Feedback needed: vmod_reqwest
Dridi Boukelmoune
dridi at varni.sh
Wed Jul 6 07:06:47 UTC 2022
On Sun, Jul 3, 2022 at 3:16 PM Guillaume Quintard
<guillaume.quintard at gmail.com> wrote:
>
> Hi all,
>
> In January, I wrote here about vmod_reqwest and today I'm coming back with a major update and a request for the community.
>
> Little refresher for those who don't know/remember what vmod_request is about: https://github.com/gquintard/vmod_reqwest.
> In short it does dynamic backends and HTTP requests from VCL (à la vmod_curl).
> Some random buzzwords to make you click on the link: HTTPS, HTTP/2, gzip, brotli, parallel requests, sync/async, cryptocurrency.
I didn't find how to scam people with NFTs in the manual, should I
open a github issue?
> The main benefit of this release is the probe support. vmod_reqwest is now capable of handling probes the same way native backends do, but combined with dynamic backends, it allows you one pretty neat trick: you can probe one backend to set the health of another.
>
> The API is fairly complete and ergonomic I believe, but I would love to get more hands and eyes on this to break it/make it better. If some of you have opinions and/or want to take it for a spin, there are build explanations in the README, as well as a Dockerfile [1] that will build onto the official image without polluting it.

▶ **Available data**

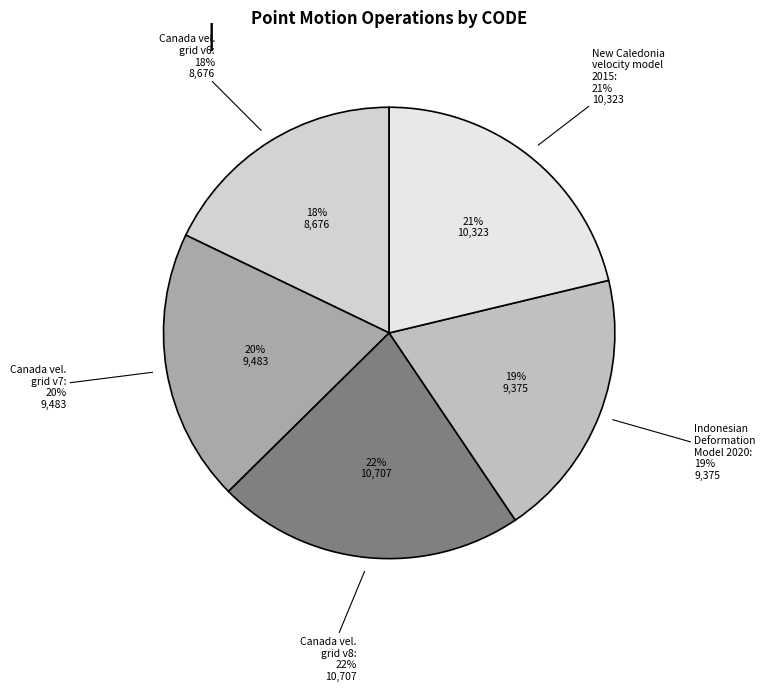

Does Indonesian Deformation Model 2020 account for over 50% of the chart?

No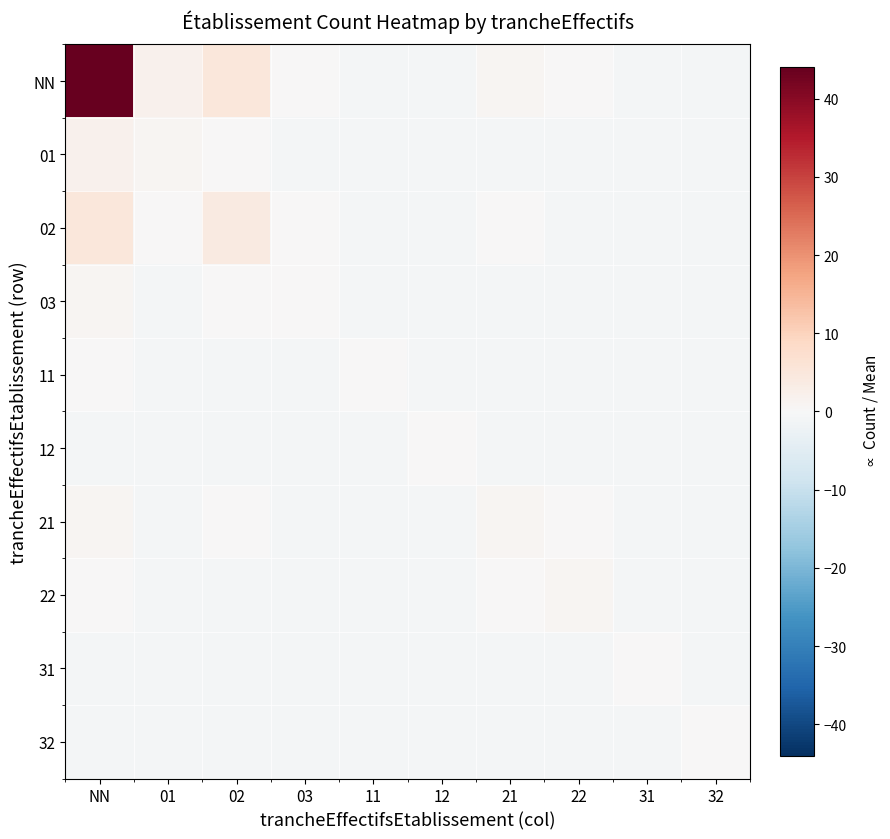

What is the total value across all series at 11?

-8.7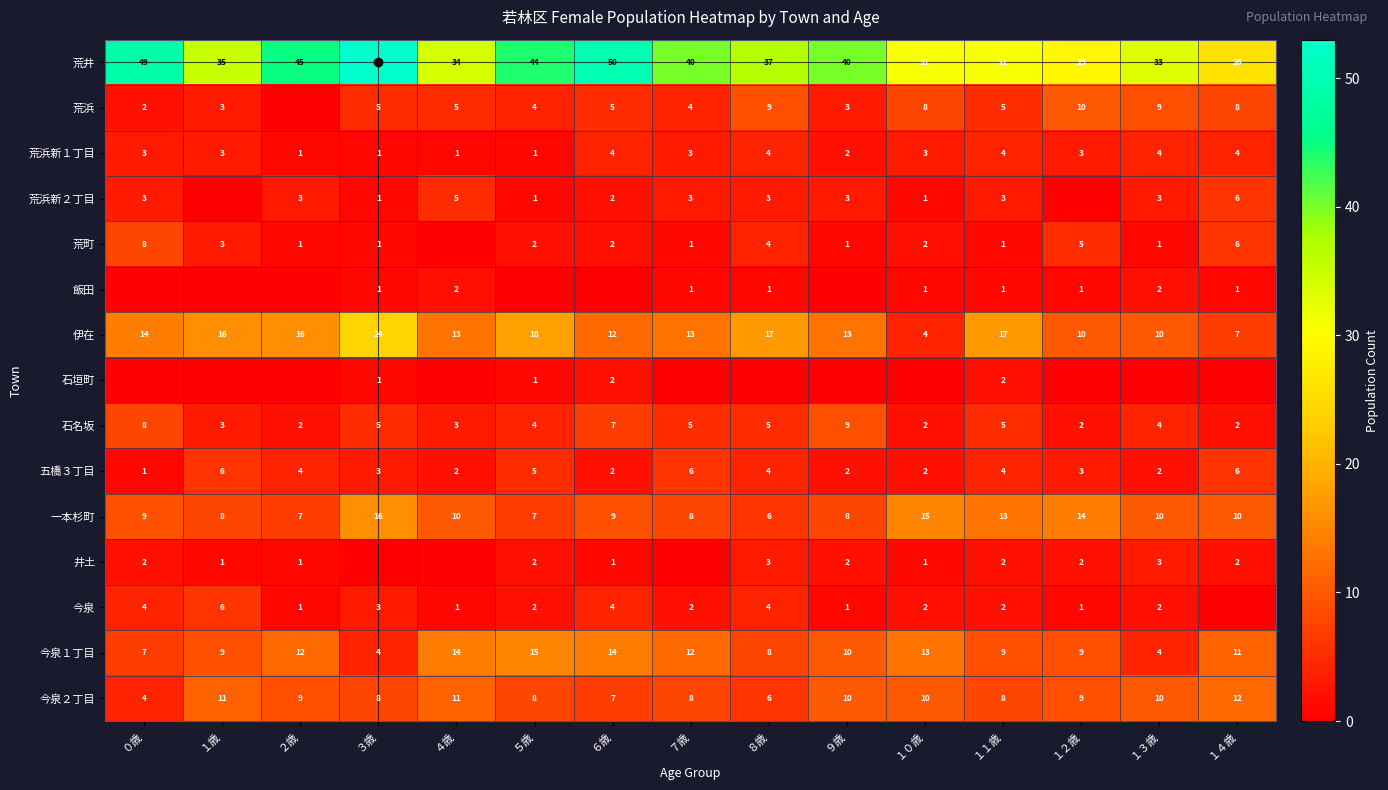

How many data points does each series have?

15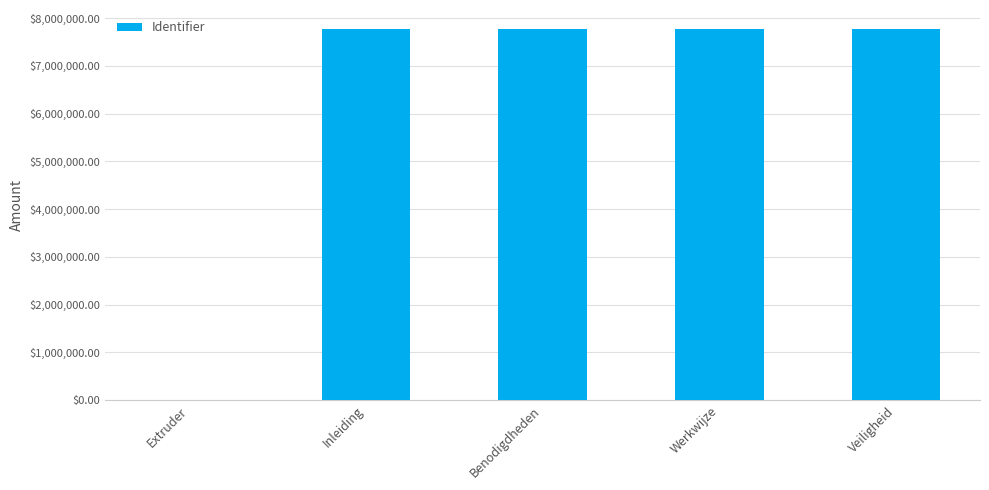

What is the ratio of the value at Werkwijze to the value at Veiligheid?

1.0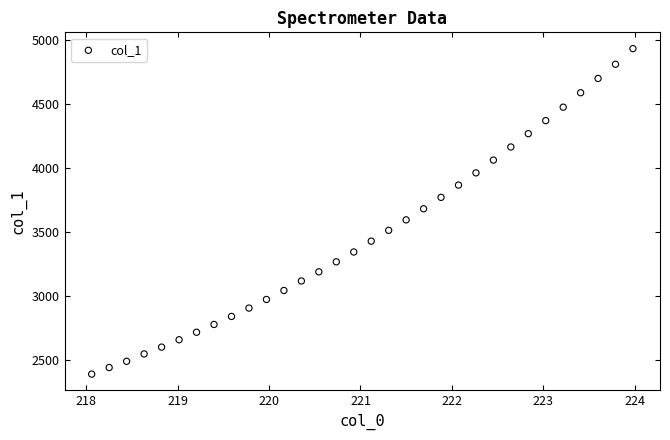

What is the range of X values (max minus min)?

5.9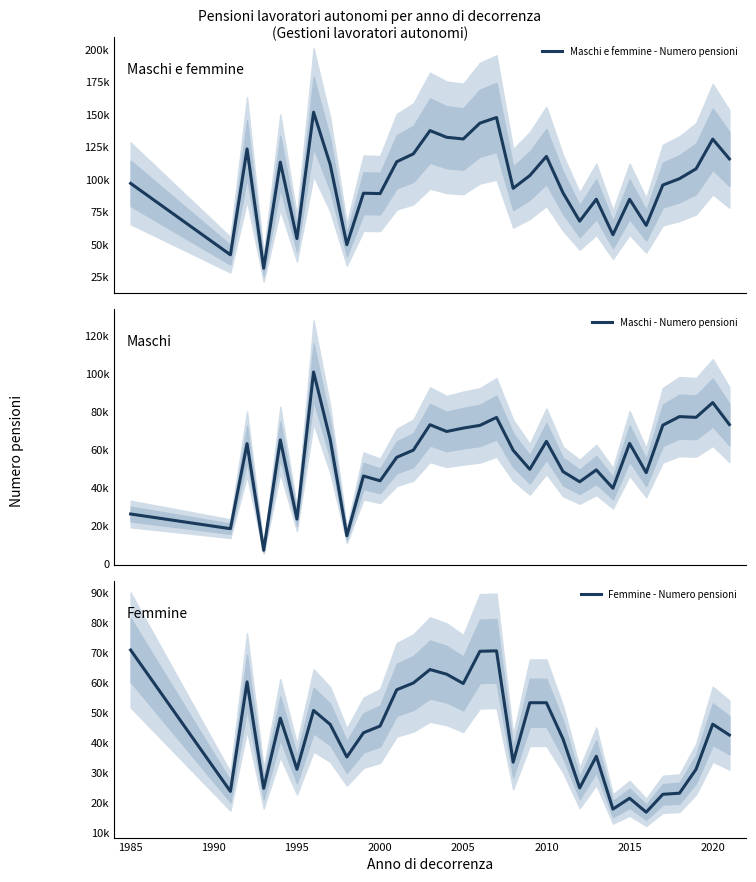

Reading left to right, list all the values displayed in this chart.

Maschi e femmine - Numero pensioni: 96916	42047	123367	31676	113249	54471	151616	111362	49810	89371	89074	113554	119609	137462	132349	131041	143202	147539	93127	102902	117634	89564	67909	84734	57465	84707	64631	95643	100524	108134	130928	115739
Maschi - Numero pensioni: 25928	18176	63004	6789	64968	23228	100772	65180	14477	45966	43421	55807	59607	72983	69418	71210	72631	76831	59525	49484	64214	48267	42904	49163	39502	63132	47704	72747	77263	76867	84663	73094
Femmine - Numero pensioni: 70988	23871	60363	24887	48281	31243	50844	46182	35333	43405	45653	57747	60002	64479	62931	59831	70571	70708	33602	53418	53420	41297	25005	35571	17963	21575	16927	22896	23261	31267	46265	42645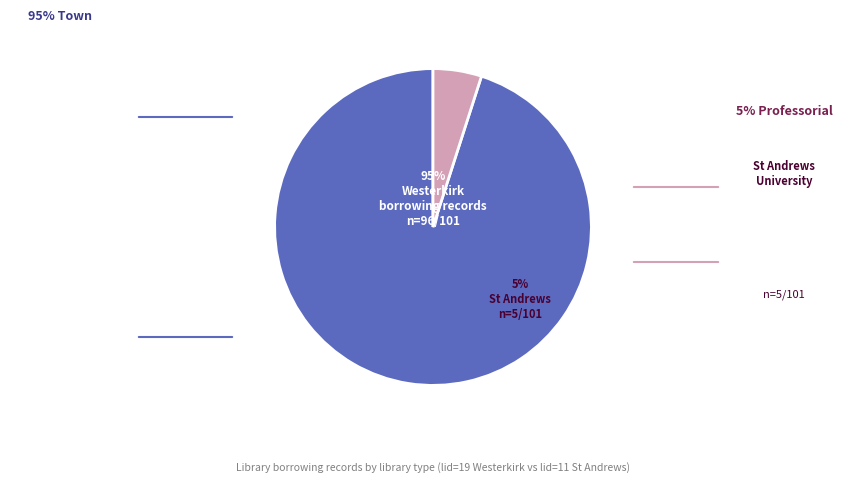

To the nearest percent, what is the average slice percentage?

50%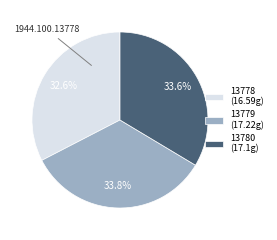

Approximately how many times larger is the value at 13779 (17.22g) compared to 13780 (17.1g)?

1.0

▶ **Task set**
(a) Reproduce the vmod_reqwest message from "Feedback needed: vmod_reqwest" up to and including "is about: https://github.com/gquintard/vmod_reqwest.".
(b) List the buzzwords that the vmod_reqwest message offers to get readers to click on the project link.
(c) In the vmod_reqwest message, why does the author want more people to try the module?
The records were drawn from a different source than the text.

▶ **Task responses**
(a)
Feedback needed: vmod_reqwest
Dridi Boukelmoune
dridi at varni.sh
Wed Jul 6 07:06:47 UTC 2022
On Sun, Jul 3, 2022 at 3:16 PM Guillaume Quintard
<guillaume.quintard at gmail.com> wrote:
>
> Hi all,
>
> In January, I wrote here about vmod_reqwest and today I'm coming back with a major update and a request for the community.
>
> Little refresher for those who don't know/remember what vmod_request is about: https://github.com/gquintard/vmod_reqwest.

(b) HTTPS, HTTP/2, gzip, brotli, parallel requests, sync/async, cryptocurrency

(c) He wants more hands and eyes on the API so they can break it or make it better. He believes the API is already fairly complete and ergonomic.